Свадьба шла своим чередом, когда наступила небольшая пауза, даже прекратили музыку. Заглянул важный гость – огромный тучный мужчина, с холёным лицом и усами. Серго подбежал к припозднившейся персоне и подвёл к столу, где находились жених и невеста. Гость одарил молодых, потом повернулся к общественности и спросил во всеуслышание, как ей нравится вино. «Батоно Вано! Батоно Вано! Спасибо, спасибо!» – послышались подобострастные возгласы. Довольный батоно Вано попрощался и, несмотря на протесты хозяина и гостей, торжественно удалился. «Главный отравитель! – послышался мне игривый шёпот сбоку. – Сколько народу своим суррогатом извёл!» Насколько я понял, батоно Вано был директором винзавода.

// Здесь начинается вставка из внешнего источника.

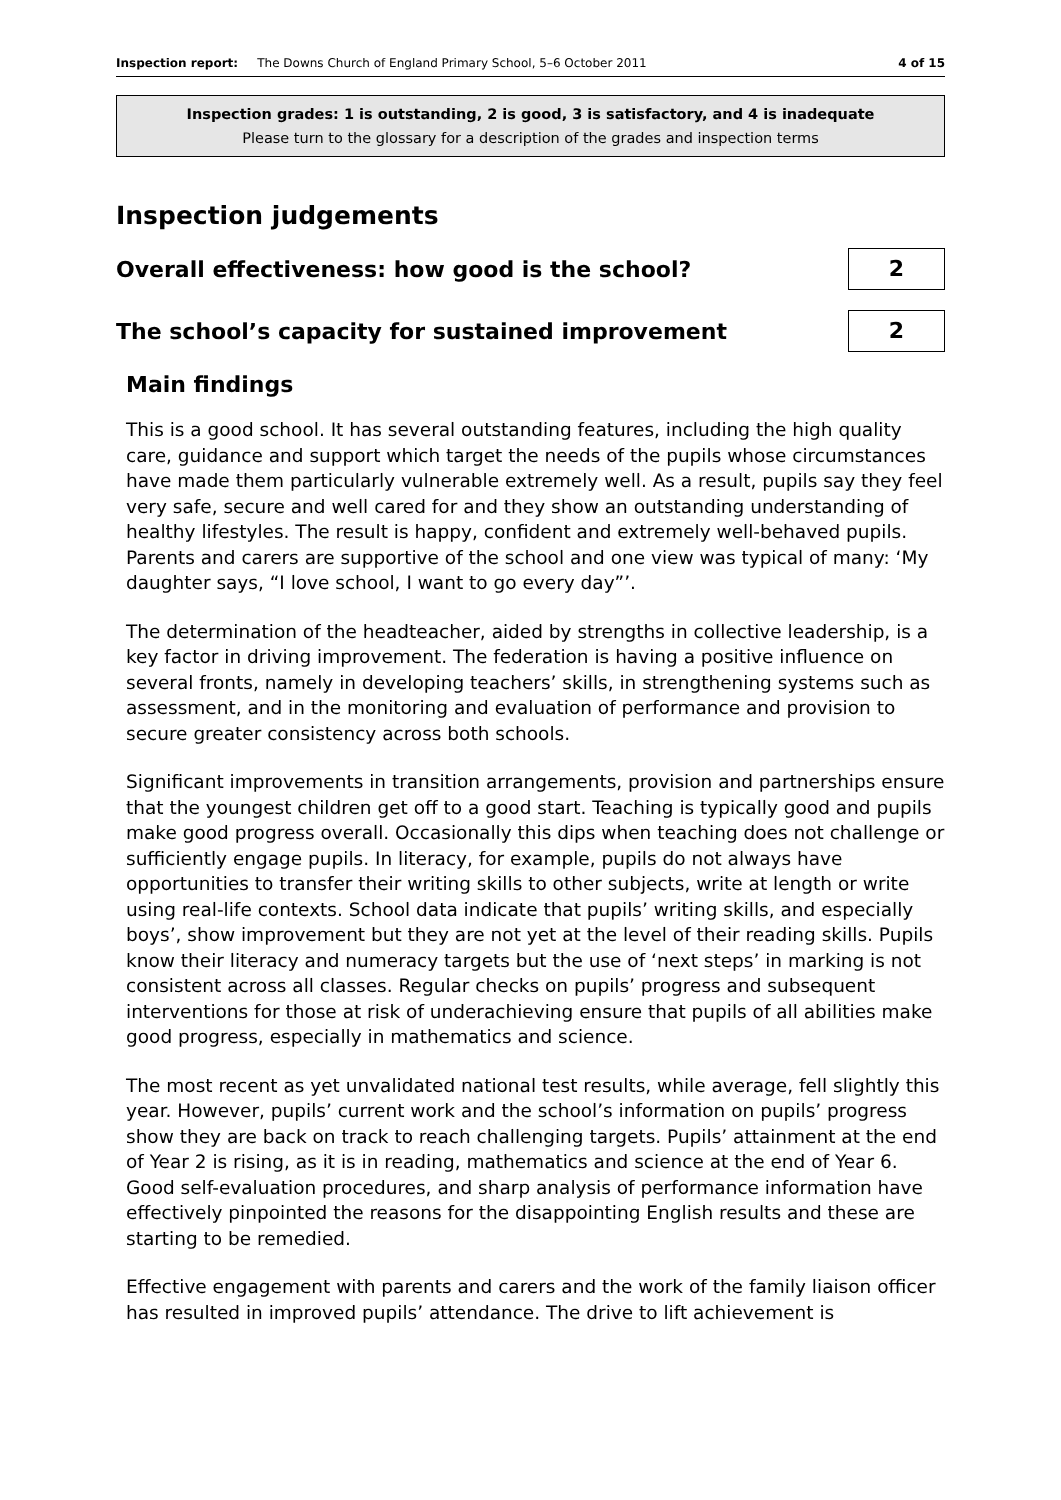Inspection report: The Downs Church of England Primary School, 5–6 October 2011 4 of 15
Inspection grades: 1 is outstanding, 2 is good, 3 is satisfactory, and 4 is inadequate
Please turn to the glossary for a description of the grades and inspection terms
Inspection judgements
Overall effectiveness: how good is the school?
2
The school’s capacity for sustained improvement
2
Main findings
This is a good school. It has several outstanding features, including the high quality care, guidance and support which target the needs of the pupils whose circumstances have made them particularly vulnerable extremely well. As a result, pupils say they feel very safe, secure and well cared for and they show an outstanding understanding of healthy lifestyles. The result is happy, confident and extremely well-behaved pupils. Parents and carers are supportive of the school and one view was typical of many: ‘My daughter says, “I love school, I want to go every day”’.
The determination of the headteacher, aided by strengths in collective leadership, is a key factor in driving improvement. The federation is having a positive influence on several fronts, namely in developing teachers’ skills, in strengthening systems such as assessment, and in the monitoring and evaluation of performance and provision to secure greater consistency across both schools.
Significant improvements in transition arrangements, provision and partnerships ensure that the youngest children get off to a good start. Teaching is typically good and pupils make good progress overall. Occasionally this dips when teaching does not challenge or sufficiently engage pupils. In literacy, for example, pupils do not always have opportunities to transfer their writing skills to other subjects, write at length or write using real-life contexts. School data indicate that pupils’ writing skills, and especially boys’, show improvement but they are not yet at the level of their reading skills. Pupils know their literacy and numeracy targets but the use of ‘next steps’ in marking is not consistent across all classes. Regular checks on pupils’ progress and subsequent interventions for those at risk of underachieving ensure that pupils of all abilities make good progress, especially in mathematics and science.
The most recent as yet unvalidated national test results, while average, fell slightly this year. However, pupils’ current work and the school’s information on pupils’ progress show they are back on track to reach challenging targets. Pupils’ attainment at the end of Year 2 is rising, as it is in reading, mathematics and science at the end of Year 6. Good self-evaluation procedures, and sharp analysis of performance information have effectively pinpointed the reasons for the disappointing English results and these are starting to be remedied.
Effective engagement with parents and carers and the work of the family liaison officer has resulted in improved pupils’ attendance. The drive to lift achievement is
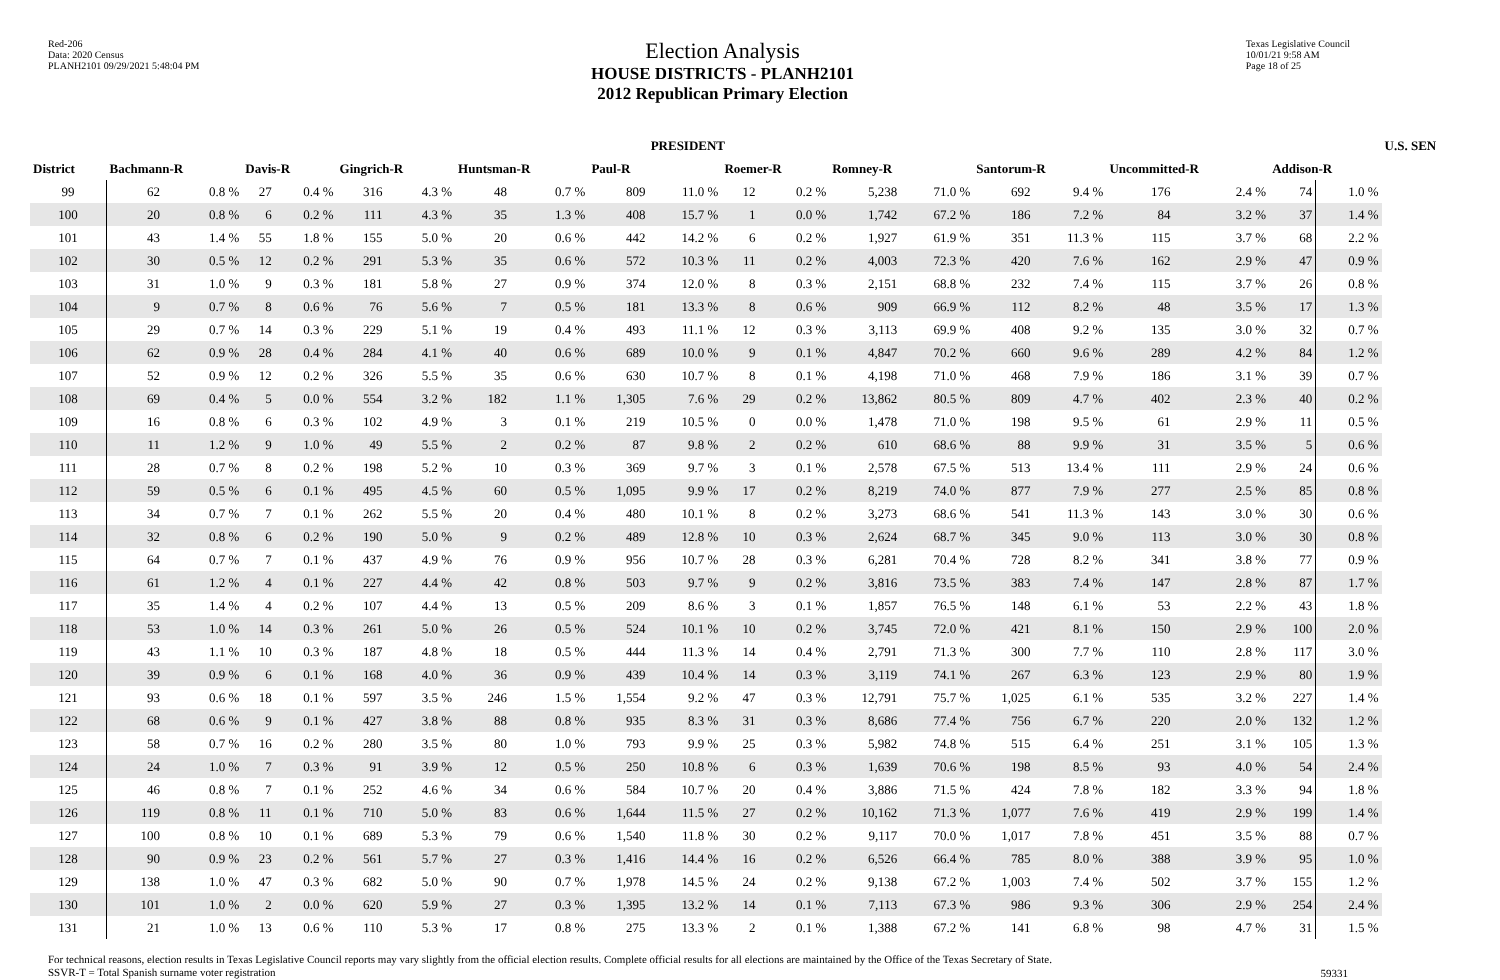Red-206
Data: 2020 Census
PLANH2101 09/29/2021 5:48:04 PM
Election Analysis
HOUSE DISTRICTS - PLANH2101
2012 Republican Primary Election
Texas Legislative Council
10/01/21 9:58 AM
Page 18 of 25
| | PRESIDENT | | | | | | | | | | | | | | | | | | | | U.S. SEN |
| --- | --- | --- | --- | --- | --- | --- | --- | --- | --- | --- | --- | --- | --- | --- | --- | --- | --- | --- | --- | --- | --- |
| District | Bachmann-R | | Davis-R | | Gingrich-R | | Huntsman-R | | Paul-R | | Roemer-R | | Romney-R | | Santorum-R | | Uncommitted-R | | Addison-R | | |
| 99 | 62 | 0.8 % | 27 | 0.4 % | 316 | 4.3 % | 48 | 0.7 % | 809 | 11.0 % | 12 | 0.2 % | 5,238 | 71.0 % | 692 | 9.4 % | 176 | 2.4 % | 74 | 1.0 % | |
| 100 | 20 | 0.8 % | 6 | 0.2 % | 111 | 4.3 % | 35 | 1.3 % | 408 | 15.7 % | 1 | 0.0 % | 1,742 | 67.2 % | 186 | 7.2 % | 84 | 3.2 % | 37 | 1.4 % | |
| 101 | 43 | 1.4 % | 55 | 1.8 % | 155 | 5.0 % | 20 | 0.6 % | 442 | 14.2 % | 6 | 0.2 % | 1,927 | 61.9 % | 351 | 11.3 % | 115 | 3.7 % | 68 | 2.2 % | |
| 102 | 30 | 0.5 % | 12 | 0.2 % | 291 | 5.3 % | 35 | 0.6 % | 572 | 10.3 % | 11 | 0.2 % | 4,003 | 72.3 % | 420 | 7.6 % | 162 | 2.9 % | 47 | 0.9 % | |
| 103 | 31 | 1.0 % | 9 | 0.3 % | 181 | 5.8 % | 27 | 0.9 % | 374 | 12.0 % | 8 | 0.3 % | 2,151 | 68.8 % | 232 | 7.4 % | 115 | 3.7 % | 26 | 0.8 % | |
| 104 | 9 | 0.7 % | 8 | 0.6 % | 76 | 5.6 % | 7 | 0.5 % | 181 | 13.3 % | 8 | 0.6 % | 909 | 66.9 % | 112 | 8.2 % | 48 | 3.5 % | 17 | 1.3 % | |
| 105 | 29 | 0.7 % | 14 | 0.3 % | 229 | 5.1 % | 19 | 0.4 % | 493 | 11.1 % | 12 | 0.3 % | 3,113 | 69.9 % | 408 | 9.2 % | 135 | 3.0 % | 32 | 0.7 % | |
| 106 | 62 | 0.9 % | 28 | 0.4 % | 284 | 4.1 % | 40 | 0.6 % | 689 | 10.0 % | 9 | 0.1 % | 4,847 | 70.2 % | 660 | 9.6 % | 289 | 4.2 % | 84 | 1.2 % | |
| 107 | 52 | 0.9 % | 12 | 0.2 % | 326 | 5.5 % | 35 | 0.6 % | 630 | 10.7 % | 8 | 0.1 % | 4,198 | 71.0 % | 468 | 7.9 % | 186 | 3.1 % | 39 | 0.7 % | |
| 108 | 69 | 0.4 % | 5 | 0.0 % | 554 | 3.2 % | 182 | 1.1 % | 1,305 | 7.6 % | 29 | 0.2 % | 13,862 | 80.5 % | 809 | 4.7 % | 402 | 2.3 % | 40 | 0.2 % | |
| 109 | 16 | 0.8 % | 6 | 0.3 % | 102 | 4.9 % | 3 | 0.1 % | 219 | 10.5 % | 0 | 0.0 % | 1,478 | 71.0 % | 198 | 9.5 % | 61 | 2.9 % | 11 | 0.5 % | |
| 110 | 11 | 1.2 % | 9 | 1.0 % | 49 | 5.5 % | 2 | 0.2 % | 87 | 9.8 % | 2 | 0.2 % | 610 | 68.6 % | 88 | 9.9 % | 31 | 3.5 % | 5 | 0.6 % | |
| 111 | 28 | 0.7 % | 8 | 0.2 % | 198 | 5.2 % | 10 | 0.3 % | 369 | 9.7 % | 3 | 0.1 % | 2,578 | 67.5 % | 513 | 13.4 % | 111 | 2.9 % | 24 | 0.6 % | |
| 112 | 59 | 0.5 % | 6 | 0.1 % | 495 | 4.5 % | 60 | 0.5 % | 1,095 | 9.9 % | 17 | 0.2 % | 8,219 | 74.0 % | 877 | 7.9 % | 277 | 2.5 % | 85 | 0.8 % | |
| 113 | 34 | 0.7 % | 7 | 0.1 % | 262 | 5.5 % | 20 | 0.4 % | 480 | 10.1 % | 8 | 0.2 % | 3,273 | 68.6 % | 541 | 11.3 % | 143 | 3.0 % | 30 | 0.6 % | |
| 114 | 32 | 0.8 % | 6 | 0.2 % | 190 | 5.0 % | 9 | 0.2 % | 489 | 12.8 % | 10 | 0.3 % | 2,624 | 68.7 % | 345 | 9.0 % | 113 | 3.0 % | 30 | 0.8 % | |
| 115 | 64 | 0.7 % | 7 | 0.1 % | 437 | 4.9 % | 76 | 0.9 % | 956 | 10.7 % | 28 | 0.3 % | 6,281 | 70.4 % | 728 | 8.2 % | 341 | 3.8 % | 77 | 0.9 % | |
| 116 | 61 | 1.2 % | 4 | 0.1 % | 227 | 4.4 % | 42 | 0.8 % | 503 | 9.7 % | 9 | 0.2 % | 3,816 | 73.5 % | 383 | 7.4 % | 147 | 2.8 % | 87 | 1.7 % | |
| 117 | 35 | 1.4 % | 4 | 0.2 % | 107 | 4.4 % | 13 | 0.5 % | 209 | 8.6 % | 3 | 0.1 % | 1,857 | 76.5 % | 148 | 6.1 % | 53 | 2.2 % | 43 | 1.8 % | |
| 118 | 53 | 1.0 % | 14 | 0.3 % | 261 | 5.0 % | 26 | 0.5 % | 524 | 10.1 % | 10 | 0.2 % | 3,745 | 72.0 % | 421 | 8.1 % | 150 | 2.9 % | 100 | 2.0 % | |
| 119 | 43 | 1.1 % | 10 | 0.3 % | 187 | 4.8 % | 18 | 0.5 % | 444 | 11.3 % | 14 | 0.4 % | 2,791 | 71.3 % | 300 | 7.7 % | 110 | 2.8 % | 117 | 3.0 % | |
| 120 | 39 | 0.9 % | 6 | 0.1 % | 168 | 4.0 % | 36 | 0.9 % | 439 | 10.4 % | 14 | 0.3 % | 3,119 | 74.1 % | 267 | 6.3 % | 123 | 2.9 % | 80 | 1.9 % | |
| 121 | 93 | 0.6 % | 18 | 0.1 % | 597 | 3.5 % | 246 | 1.5 % | 1,554 | 9.2 % | 47 | 0.3 % | 12,791 | 75.7 % | 1,025 | 6.1 % | 535 | 3.2 % | 227 | 1.4 % | |
| 122 | 68 | 0.6 % | 9 | 0.1 % | 427 | 3.8 % | 88 | 0.8 % | 935 | 8.3 % | 31 | 0.3 % | 8,686 | 77.4 % | 756 | 6.7 % | 220 | 2.0 % | 132 | 1.2 % | |
| 123 | 58 | 0.7 % | 16 | 0.2 % | 280 | 3.5 % | 80 | 1.0 % | 793 | 9.9 % | 25 | 0.3 % | 5,982 | 74.8 % | 515 | 6.4 % | 251 | 3.1 % | 105 | 1.3 % | |
| 124 | 24 | 1.0 % | 7 | 0.3 % | 91 | 3.9 % | 12 | 0.5 % | 250 | 10.8 % | 6 | 0.3 % | 1,639 | 70.6 % | 198 | 8.5 % | 93 | 4.0 % | 54 | 2.4 % | |
| 125 | 46 | 0.8 % | 7 | 0.1 % | 252 | 4.6 % | 34 | 0.6 % | 584 | 10.7 % | 20 | 0.4 % | 3,886 | 71.5 % | 424 | 7.8 % | 182 | 3.3 % | 94 | 1.8 % | |
| 126 | 119 | 0.8 % | 11 | 0.1 % | 710 | 5.0 % | 83 | 0.6 % | 1,644 | 11.5 % | 27 | 0.2 % | 10,162 | 71.3 % | 1,077 | 7.6 % | 419 | 2.9 % | 199 | 1.4 % | |
| 127 | 100 | 0.8 % | 10 | 0.1 % | 689 | 5.3 % | 79 | 0.6 % | 1,540 | 11.8 % | 30 | 0.2 % | 9,117 | 70.0 % | 1,017 | 7.8 % | 451 | 3.5 % | 88 | 0.7 % | |
| 128 | 90 | 0.9 % | 23 | 0.2 % | 561 | 5.7 % | 27 | 0.3 % | 1,416 | 14.4 % | 16 | 0.2 % | 6,526 | 66.4 % | 785 | 8.0 % | 388 | 3.9 % | 95 | 1.0 % | |
| 129 | 138 | 1.0 % | 47 | 0.3 % | 682 | 5.0 % | 90 | 0.7 % | 1,978 | 14.5 % | 24 | 0.2 % | 9,138 | 67.2 % | 1,003 | 7.4 % | 502 | 3.7 % | 155 | 1.2 % | |
| 130 | 101 | 1.0 % | 2 | 0.0 % | 620 | 5.9 % | 27 | 0.3 % | 1,395 | 13.2 % | 14 | 0.1 % | 7,113 | 67.3 % | 986 | 9.3 % | 306 | 2.9 % | 254 | 2.4 % | |
| 131 | 21 | 1.0 % | 13 | 0.6 % | 110 | 5.3 % | 17 | 0.8 % | 275 | 13.3 % | 2 | 0.1 % | 1,388 | 67.2 % | 141 | 6.8 % | 98 | 4.7 % | 31 | 1.5 % | |
For technical reasons, election results in Texas Legislative Council reports may vary slightly from the official election results. Complete official results for all elections are maintained by the Office of the Texas Secretary of State.
SSVR-T = Total Spanish surname voter registration
59331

Признаться, у меня не было аппетита: слегка ныл желудок. К тому же было обидно за Серго. Невысокого роста, он хлопотал, суетился, а один раз даже чуть не споткнулся, что вызвало недоброжелательное оживление моих соседей за столом. Захотелось прогуляться. Закуривая, я направился по дорожке, мощённой осколками мрамора, к воротам. Меня опередила быстроногая девчушка. Она несла накрытый бумагой таз, явно с пищей, и сумку с бутылками.
Улица, залитая солнцем, была пустынной. Смотреть было не на что – те же заборы, сады… Быстроногая девочка куда-то спешила. Из любопытства я последовал за ней. Она несколько раз свернула и потом упёрлась в полуразрушенную каменную ограду. Видимо, здесь находился упомянутый механический завод. Сквозь зияющие проломы в ограде виднелись опрокинутые вагонетки, раскуроченное оборудование, покоящееся в разросшемся бурьяне, в глубине двора корпус с пустыми глазницами. Место казалось тихим и прохладным. «Вася, Коля!» – позвала девочка. Из зарослей бурьяна появились два существа – в оборванной одежде, обросшие, грязные. Типичные бомжи. Один из них раболепно протянул руки через пролом в ограде. «Это вам угощение от Серго Геронтича», – на ломаном русском объяснила она. Те в знак благодарности закивали головами и затем скрылись с харчем в кустах. Девочка, увидев меня, наблюдающего за всем этим на расстоянии, улыбнулась и сказала: «Они бывшие рабочие завода. Есть ещё третий. Он инженер. Бедняга спился окончательно и заболел, лежит где-нибудь под кустом». Некоторое время мы шли рядом, потом девочка поспешила обратно на свадьбу («Много дел! Мать заругает!»), я же замедлил шаг.
Возвращаться не хотелось. Уже на некотором удалении от ворот Серго я вовсе остановился. Два перепивших-переевших гостя окропляли, а третий облёвывал забор хозяина свадьбы. Я стоял и не знал, в каком направлении идти. Вдруг почувствовал, что эту сцену наблюдает ещё кто-то. Обернувшись, увидел пожилую даму с зонтиком. Она смотрела с нескрываемым презрением. Её внешность была необычной для этих мест – женщина напоминала заблудившегося интуриста. Вдруг последовало:
– Schande! Sie schamen sich sogar vor einem alten Menschen nicht!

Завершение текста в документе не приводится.